Die Villa Ross in der Von-der-Tann-Straße beschäftigt nicht nur den Besitzer, der das ehemalige Kurheim zum Wohnhaus umbauen will, es beschäftigt auch Franzjosef Mohr. Genaugenommen beschäftigt den Leser der Saale-Zeitung die Berichterstattung über das Gebäude und die geplante Sanierung. Er wandte sich in einem Leserbrief an die Redaktion und wies darauf hin, dass das Gebäude dem Kissinger Kunstmaler Heini Ross gehörte und nicht in Zusammenhang zur Familie Gayde stehe. Er geht deshalb davon aus, dass Heini Ross die Villa ausgestaltet hat und nicht, wie berichtet, Franz Karl Gayde und Max Rossmann. Das "erscheint doch sehr unwahrscheinlich", schreibt er kritisch.
Das Bayerische Landesamt für Denkmalpflege hat sich ebenfalls intensiv mit dem Bau beschäftigt, weil er vor einem Jahr als Einzeldenkmal unter Denkmalschutz gestellt wurde. Auf Nachfrage klärt die Behörde den Sachverhalt auf. Der in Heilbronn geborene Maler und Tüncher Carl Ludwig Gayde (1844 - 1928) hat das Gebäude in den Jahren 1885 bis 1887 als Kurhotel errichtet. Deshalb wurde das Gebäude einstmals auch Villa Gayde genannt. Der Kissinger Maler Heini Ross hat die Immobilie erst später von den Töchtern Gaydes erworben.

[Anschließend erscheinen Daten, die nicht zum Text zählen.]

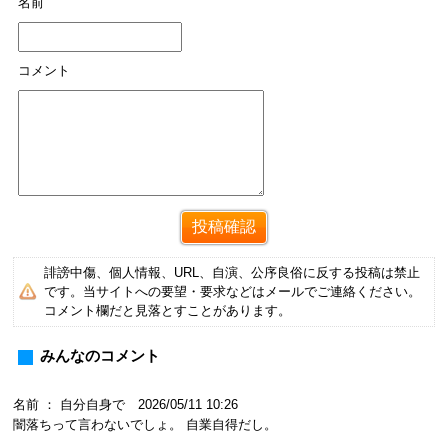
名前
コメント
誹謗中傷、個人情報、URL、自演、公序良俗に反する投稿は禁止
です。当サイトへの要望・要求などはメールでご連絡ください。
コメント欄だと見落とすことがあります。
みんなのコメント
名前 ： 自分自身で 2026/05/11 10:26
闇落ちって言わないでしょ。 自業自得だし。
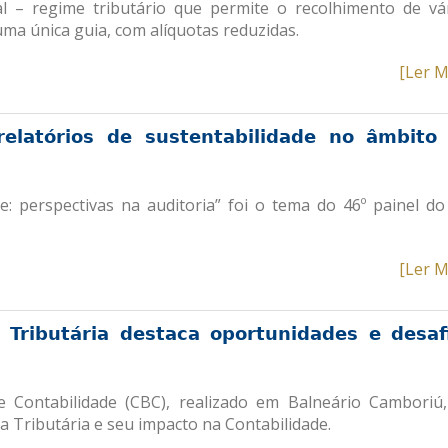
l – regime tributário que permite o recolhimento de vá
uma única guia, com alíquotas reduzidas.
[Ler M
elatórios de sustentabilidade no âmbito
e: perspectivas na auditoria” foi o tema do 46º painel do
[Ler M
 Tributária destaca oportunidades e desaf
e Contabilidade (CBC), realizado em Balneário Camboriú,
 Tributária e seu impacto na Contabilidade.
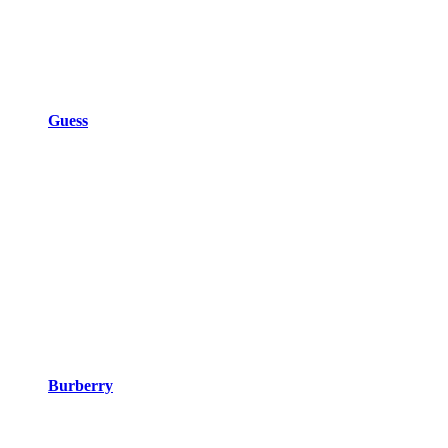
Guess
Burberry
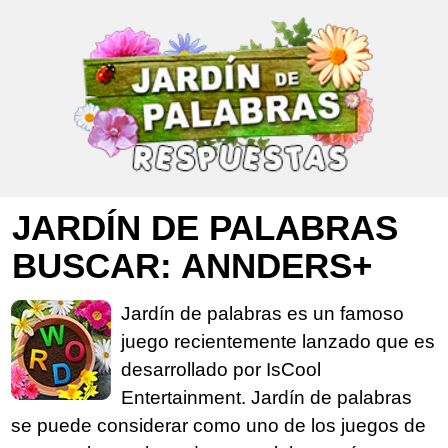
JARDÍN DE PALABRAS
BUSCAR: ANNDERS+
Jardín de palabras es un famoso
juego recientemente lanzado que es
desarrollado por IsCool
Entertainment. Jardín de palabras
se puede considerar como uno de los juegos de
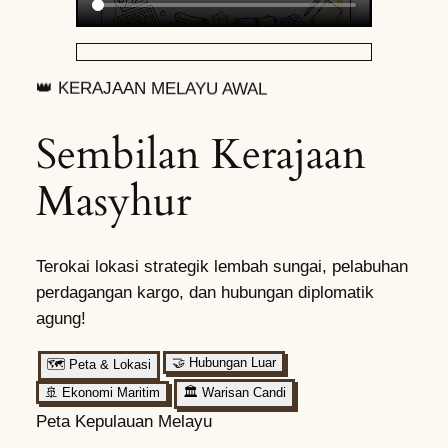
👑 KERAJAAN MELAYU AWAL
Sembilan Kerajaan
Masyhur
Terokai lokasi strategik lembah sungai, pelabuhan
perdagangan kargo, dan hubungan diplomatik
agung!
🤝
Hubungan Luar
🗺️
Peta & Lokasi
🚢
Ekonomi Maritim
🏛️
Warisan Candi
Peta Kepulauan Melayu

Gaydesche Werke in der Kurstadt
"Carl Gayde war aufgrund des in Kissingen florierenden Baubetriebs 1865 in die unterfränkische Kurstadt gekommen", erklärt Silke Wapenhensch, Pressesprecherin beim Landesamt. Über Gayde seniors künstlerische Arbeiten sei nur wenig bekannt. Allein dass er 1883 an der Ausgestaltung der Stadtpfarrkirche Herz-Jesu beteiligt war, ist belegt. 1919 verlieh ihm die Stadt die Ehrenbürgerwürde. Und wer hat die Gemälde in der heutigen Villa Ross geschaffen? Gayde senior hatte mehrere Kinder. Eines davon war der spätere Kunstmaler (Franz) Karl Gayde junior (1872-1948), der sich vor allem mit dekorativer Wandmalerei beschäftigte. "Als bekanntestes seiner Werke darf wohl die Ausmalung der Weinstube Schubert in Bad Kissingen von 1893 gelten", sagt Wapenhensch. Auch die Stuckierung im Ratsaal des Alten Rathauses wird ihm zugeschrieben.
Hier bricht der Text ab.